Nan found her tent about as she had left it. The inmates were still asleep. “How strange,” she said to herself, “that I should have been to the top of Helicon and taken flight with Bellerophon on Pegasus while these girls have slept on not knowing a thing about it! I wonder where their astral bodies have been! Douglas looks so happy, poor dear, I fancy hers has been in heaven.”
Aloud she cried: “Get up, girls! Wake up! It is awfully late—the camp is stirring and there is a lot to do. I have found a new boarder! He dropped from the clouds and is starved to death.”
CHAPTER XII
PLEASE REMIT
Of course everyone was vastly interested in Mr. Tom Smith and his aeroplane. That young man, however, exhibited a modest demeanor which was very pleasant to members of his sex. He promised to take any and all of the campers flying if his machine was in good order. He thought it needed a little tinkering, however, as he had noticed a little clicking sound above the usual clack and hum of the motor.
“How on earth did you happen to land here?” asked someone.
“Airman’s instinct, I reckon. I was looking for the camp and had heard there was a mountain with a smooth plateau around here somewhere. A place to land is our biggest problem. The time will come when there will be landing stations for flyers just as they have tea houses for automobilists now. There is great danger of becoming entangled in trees and telegraph wires. A place looks pretty good for lighting when you are up in the clouds and then when you get down you find what seemed to be a smooth, grassy plain is perhaps the top of a scrub oak forest.”

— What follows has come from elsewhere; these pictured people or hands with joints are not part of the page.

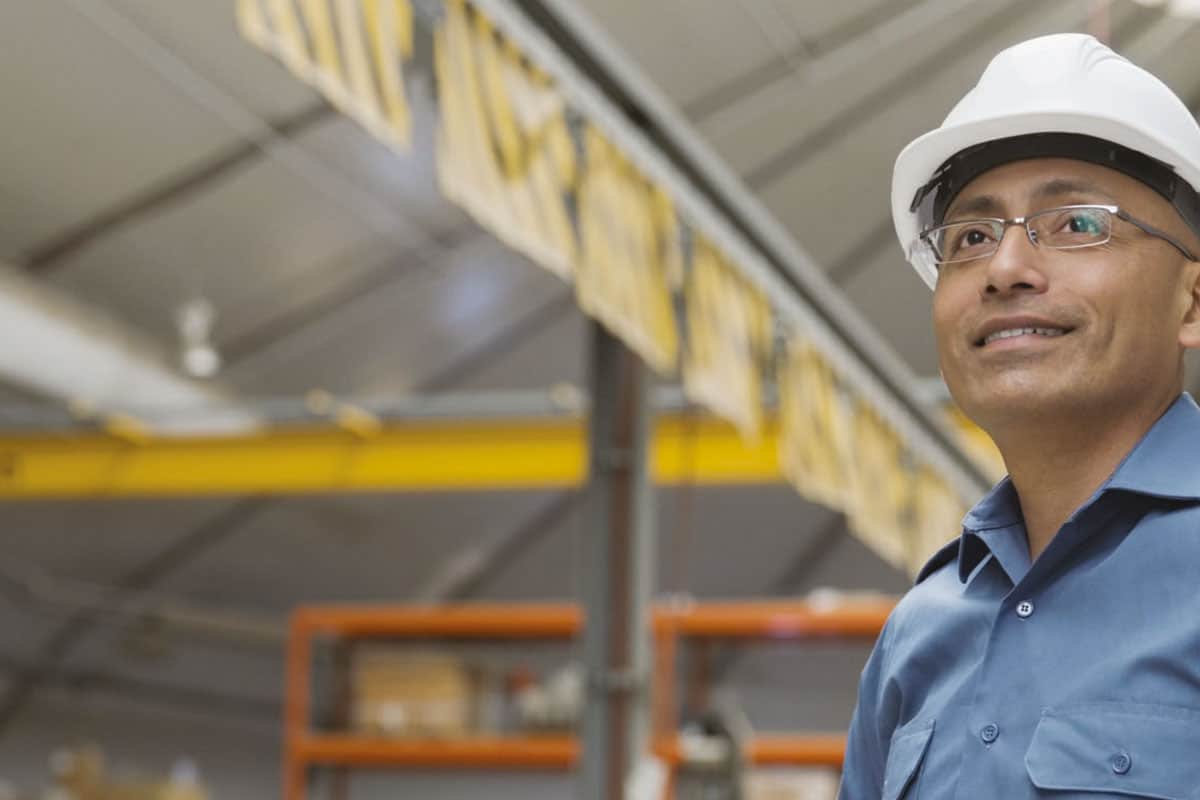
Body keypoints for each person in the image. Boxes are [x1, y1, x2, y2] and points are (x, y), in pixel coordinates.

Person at [839, 33, 1200, 798]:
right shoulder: (919, 632)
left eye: (1077, 224)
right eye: (970, 237)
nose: (1004, 269)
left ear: (1192, 301)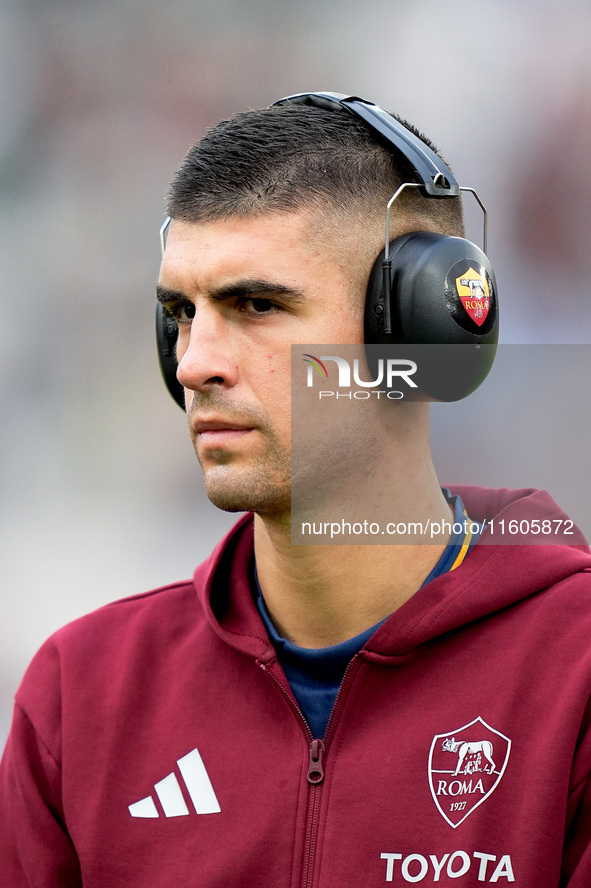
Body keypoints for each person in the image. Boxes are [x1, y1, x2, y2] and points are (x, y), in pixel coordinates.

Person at [1, 92, 591, 888]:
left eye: (256, 304)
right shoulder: (86, 691)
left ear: (418, 331)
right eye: (180, 312)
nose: (192, 362)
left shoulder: (574, 671)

After breakfast the whole camp of week-enders marched to the top of the mountain to view the great bird, but the Carter girls had to stay behind to prepare for the picnic. Many sandwiches must be made and the baskets packed. Nan had her usual bowl of mayonnaise to stir. She looked very demure in her great apron but her eyes were dancing with the remembrance of her morning’s escapade.
“You look very perky this morning, honey,” said Douglas, as she packed a basket of turnovers and cheese cakes with great care not to crush those wonders of culinary art.